To further exemplify his love of mushrooms and fungi with his community, he hosts cooking workshops. Through culinary education, he teaches individuals how to clean, prepare and cook various mushrooms, giving them the tools they need to incorporate healthier choices into their diets. By cooking and sharing a meal, Padilla-Brown creates a level of intimacy that is hard not to want to be a part of. It is both remarkable and refreshing to see someone so willing to teach, someone so magnanimous with his expertise.
That willingness only strengthens with Mycosymbiotics, his Mushroom and Arts Festival that celebrated its fifth year this August. This year the festival showcased prominent influencers in the realm of mushrooms and fungi whose inquisitive topics — environmental restoration and remediation, gourmet cooking and food security — had attendees understanding ecological education in a new light.
Festival attendees enjoyed live music performances (Padilla-Brown also raps), drum circles, workshops and mushroom tastings. Padilla-Brown is also proud to announce a variety of sponsors: Lancaster Farm Fresh Cooperative will be the premiere produce sponsor of the festival and Four Sigmatic has contributed their mushroom matcha and coffee.
Humans are hard-wired to fear the unknown. “So many people have mycophobia in this country,” William Padilla-Brown said with a dejected tone. Sometimes, when he is giving talks and presentations, people jump away from his mushroom-and-fungi-covered table.

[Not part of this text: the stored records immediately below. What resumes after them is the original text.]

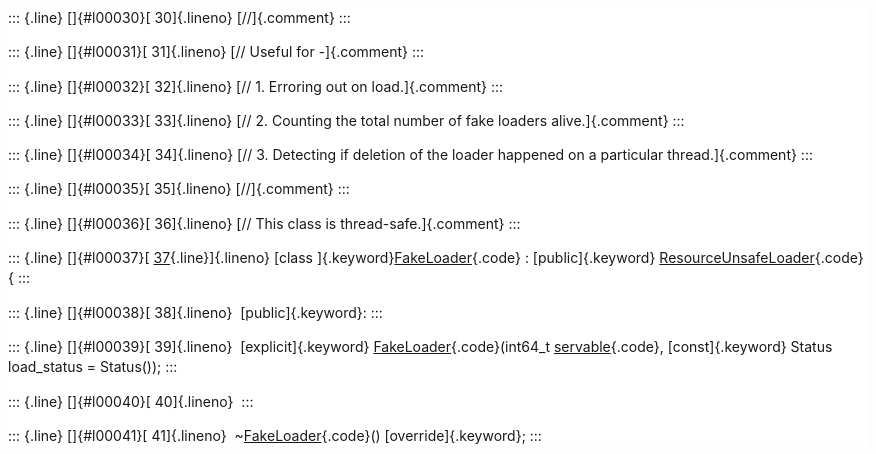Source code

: ::: {.line}
[]{#l00030}[ 30]{.lineno} [//]{.comment}
:::

::: {.line}
[]{#l00031}[ 31]{.lineno} [// Useful for -]{.comment}
:::

::: {.line}
[]{#l00032}[ 32]{.lineno} [// 1. Erroring out on load.]{.comment}
:::

::: {.line}
[]{#l00033}[ 33]{.lineno} [// 2. Counting the total number of fake
loaders alive.]{.comment}
:::

::: {.line}
[]{#l00034}[ 34]{.lineno} [// 3. Detecting if deletion of the loader
happened on a particular thread.]{.comment}
:::

::: {.line}
[]{#l00035}[ 35]{.lineno} [//]{.comment}
:::

::: {.line}
[]{#l00036}[ 36]{.lineno} [// This class is thread-safe.]{.comment}
:::

::: {.line}
[]{#l00037}[
[37](classtensorflow_1_1serving_1_1test__util_1_1FakeLoader.html){.line}]{.lineno} [class
]{.keyword}[FakeLoader](classtensorflow_1_1serving_1_1test__util_1_1FakeLoader.html){.code}
: [public]{.keyword}
[ResourceUnsafeLoader](classtensorflow_1_1serving_1_1ResourceUnsafeLoader.html){.code}
{
:::

::: {.line}
[]{#l00038}[ 38]{.lineno}  [public]{.keyword}:
:::

::: {.line}
[]{#l00039}[ 39]{.lineno}  [explicit]{.keyword}
[FakeLoader](classtensorflow_1_1serving_1_1test__util_1_1FakeLoader.html){.code}(int64\_t
[servable](classtensorflow_1_1serving_1_1test__util_1_1FakeLoader.html#afd3838612c119a086d1b17ce7cdfb9ed){.code},
[const]{.keyword} Status load\_status = Status());
:::

::: {.line}
[]{#l00040}[ 40]{.lineno} 
:::

::: {.line}
[]{#l00041}[ 41]{.lineno} 
\~[FakeLoader](classtensorflow_1_1serving_1_1test__util_1_1FakeLoader.html){.code}()
[override]{.keyword};
:::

However, records of Indigenous people reveal a steadfast and unique relationship with mushrooms for healing purposes. Studying mushrooms and other living organisms for that matter is essential for a sustainable earth.

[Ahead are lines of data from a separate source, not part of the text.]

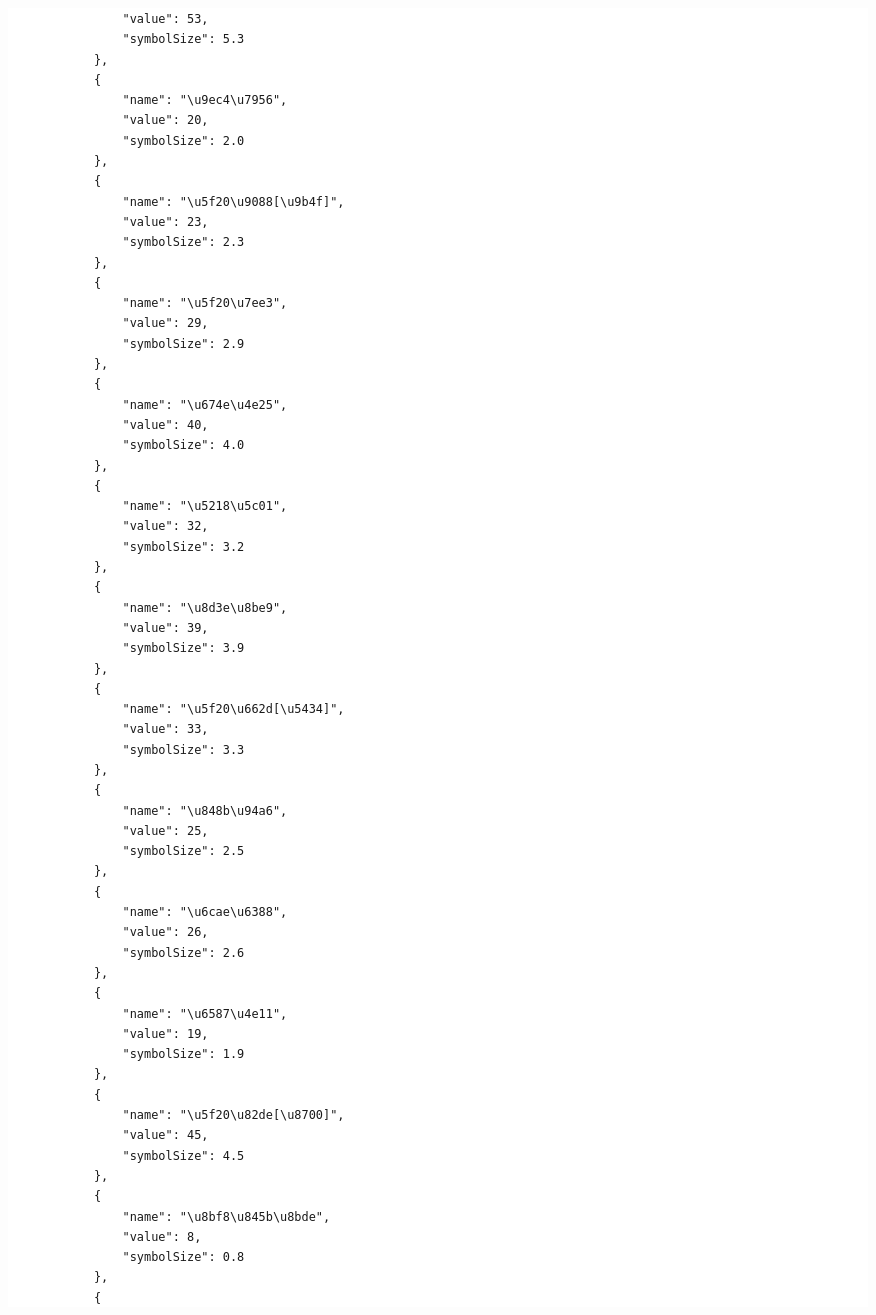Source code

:                     "value": 53,
                    "symbolSize": 5.3
                },
                {
                    "name": "\u9ec4\u7956",
                    "value": 20,
                    "symbolSize": 2.0
                },
                {
                    "name": "\u5f20\u9088[\u9b4f]",
                    "value": 23,
                    "symbolSize": 2.3
                },
                {
                    "name": "\u5f20\u7ee3",
                    "value": 29,
                    "symbolSize": 2.9
                },
                {
                    "name": "\u674e\u4e25",
                    "value": 40,
                    "symbolSize": 4.0
                },
                {
                    "name": "\u5218\u5c01",
                    "value": 32,
                    "symbolSize": 3.2
                },
                {
                    "name": "\u8d3e\u8be9",
                    "value": 39,
                    "symbolSize": 3.9
                },
                {
                    "name": "\u5f20\u662d[\u5434]",
                    "value": 33,
                    "symbolSize": 3.3
                },
                {
                    "name": "\u848b\u94a6",
                    "value": 25,
                    "symbolSize": 2.5
                },
                {
                    "name": "\u6cae\u6388",
                    "value": 26,
                    "symbolSize": 2.6
                },
                {
                    "name": "\u6587\u4e11",
                    "value": 19,
                    "symbolSize": 1.9
                },
                {
                    "name": "\u5f20\u82de[\u8700]",
                    "value": 45,
                    "symbolSize": 4.5
                },
                {
                    "name": "\u8bf8\u845b\u8bde",
                    "value": 8,
                    "symbolSize": 0.8
                },
                {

Late one night, scrolling through a sea of Instagram posts, I was taken back by Padilla-Brown’s. Homeostasis, he said, will only be achieved through symbiosis with local systems, systems both natural and social. Only when we find this balance, when our physical and emotional bodies are nourished, is when we may expand our consciousness via physical, mental and spiritual travel. Some of us are blessed with families that create and provide this balance for us early in our experiences. Many of us must create this for ourselves.